Face à cette situation, une écrasante majorité des pays membres des Nations unies a de nouveau demandé la levée des sanctions illégalement imposées à l’île communiste depuis 1962. Ce long embargo, le plus ancien de l’histoire moderne, ne bénéficie plus que d’un seul soutien inconditionnel sur la scène internationale : Israël, allié indéfectible de Washington dans cette politique de restriction.
Les chiffres de l’émigration sont saisissants : plus de 400 000 Cubains – soit environ 4 % de la population de l’île – ont tenté de rejoindre les États-Unis, fuyant un contexte économique asphyxié. Cet exode massif est d’autant plus préoccupant qu’il touche un nombre croissant de professionnels hautement qualifiés, poussés par l’aspiration à de meilleures conditions de vie.
Le rapport de l’Observatoire des sanctions rappelle que les mesures d’embargo, qui avaient connu une légère accalmie sous la présidence de Barack Obama, se sont durcies avec l’arrivée de Donald Trump. Ces mesures restrictives n’ont guère été allégées par l’administration Biden, laissant Cuba sous un isolement économique paralysant.
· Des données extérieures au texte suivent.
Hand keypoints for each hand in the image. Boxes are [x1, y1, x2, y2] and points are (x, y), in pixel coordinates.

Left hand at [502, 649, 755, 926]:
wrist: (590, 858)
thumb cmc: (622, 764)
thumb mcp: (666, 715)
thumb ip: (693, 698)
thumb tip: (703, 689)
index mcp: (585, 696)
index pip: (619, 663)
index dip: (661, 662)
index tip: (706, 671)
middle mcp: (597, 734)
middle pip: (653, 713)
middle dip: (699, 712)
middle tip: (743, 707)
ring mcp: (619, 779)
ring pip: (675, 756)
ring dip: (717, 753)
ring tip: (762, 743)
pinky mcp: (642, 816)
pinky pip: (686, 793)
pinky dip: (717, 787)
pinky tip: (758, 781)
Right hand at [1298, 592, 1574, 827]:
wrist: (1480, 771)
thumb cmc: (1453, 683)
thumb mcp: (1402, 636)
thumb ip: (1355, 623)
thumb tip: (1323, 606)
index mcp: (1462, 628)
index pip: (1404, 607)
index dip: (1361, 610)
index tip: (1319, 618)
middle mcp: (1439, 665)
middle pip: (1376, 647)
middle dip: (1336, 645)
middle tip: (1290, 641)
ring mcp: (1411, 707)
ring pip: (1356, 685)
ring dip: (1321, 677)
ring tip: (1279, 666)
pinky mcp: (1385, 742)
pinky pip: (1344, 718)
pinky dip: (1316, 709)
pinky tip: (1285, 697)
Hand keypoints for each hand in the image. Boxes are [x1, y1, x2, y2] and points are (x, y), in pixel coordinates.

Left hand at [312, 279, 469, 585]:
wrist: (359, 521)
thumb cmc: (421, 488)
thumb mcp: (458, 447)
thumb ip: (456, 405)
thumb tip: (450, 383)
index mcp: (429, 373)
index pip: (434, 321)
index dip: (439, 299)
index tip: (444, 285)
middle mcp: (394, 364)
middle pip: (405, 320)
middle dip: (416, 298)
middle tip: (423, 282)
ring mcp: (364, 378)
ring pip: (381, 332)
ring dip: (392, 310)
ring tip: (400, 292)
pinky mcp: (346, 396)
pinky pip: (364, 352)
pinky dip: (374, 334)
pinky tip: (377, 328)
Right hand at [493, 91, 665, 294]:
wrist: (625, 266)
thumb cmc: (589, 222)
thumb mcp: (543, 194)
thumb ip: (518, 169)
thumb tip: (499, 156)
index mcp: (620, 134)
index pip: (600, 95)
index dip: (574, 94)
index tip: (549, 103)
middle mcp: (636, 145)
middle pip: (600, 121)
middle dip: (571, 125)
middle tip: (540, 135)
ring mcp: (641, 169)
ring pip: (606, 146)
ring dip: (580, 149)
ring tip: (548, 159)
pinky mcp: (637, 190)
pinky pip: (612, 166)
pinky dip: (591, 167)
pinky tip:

Aujourd’hui, les conséquences se font sentir de manière poignante : la fuite des cerveaux accentue les pénuries de personnel qualifié, alors que les besoins de la population cubaine sont grandissants dans des domaines cruciaux. Les États-Unis, bien qu’à quelques kilomètres seulement de l’île, contribuent à maintenir cette pression qui déstabilise Cuba, en créant un climat propice à l’émigration et au déséquilibre des compétences essentielles pour l’avenir de l’île.